Your response must be an exact transcription of the lines from the one containing "Hóa chất tăng pH" through the final line of the data.

··· Task material ···

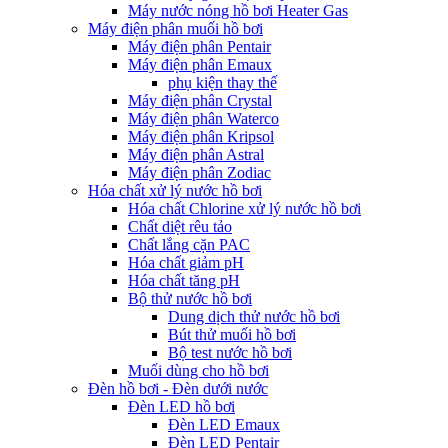
Máy nước nóng hồ bơi Heater Gas
Máy điện phân muối hồ bơi
Máy điện phân Pentair
Máy điện phân Emaux
phụ kiện thay thế
Máy điện phân Crystal
Máy điện phân Waterco
Máy điện phân Kripsol
Máy điện phân Astral
Máy điện phân Zodiac
Hóa chất xử lý nước hồ bơi
Hóa chất Chlorine xử lý nước hồ bơi
Chất diệt rêu tảo
Chất lắng cặn PAC
Hóa chất giảm pH
Hóa chất tăng pH
Bộ thử nước hồ bơi
Dung dịch thử nước hồ bơi
Bút thử muối hồ bơi
Bộ test nước hồ bơi
Muối dùng cho hồ bơi
Đèn hồ bơi - Đèn dưới nước
Đèn LED hồ bơi
Đèn LED Emaux
Đèn LED Pentair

···

## Output of the exercise
Hóa chất tăng pH
Bộ thử nước hồ bơi
Dung dịch thử nước hồ bơi
Bút thử muối hồ bơi
Bộ test nước hồ bơi
Muối dùng cho hồ bơi
Đèn hồ bơi - Đèn dưới nước
Đèn LED hồ bơi
Đèn LED Emaux
Đèn LED Pentair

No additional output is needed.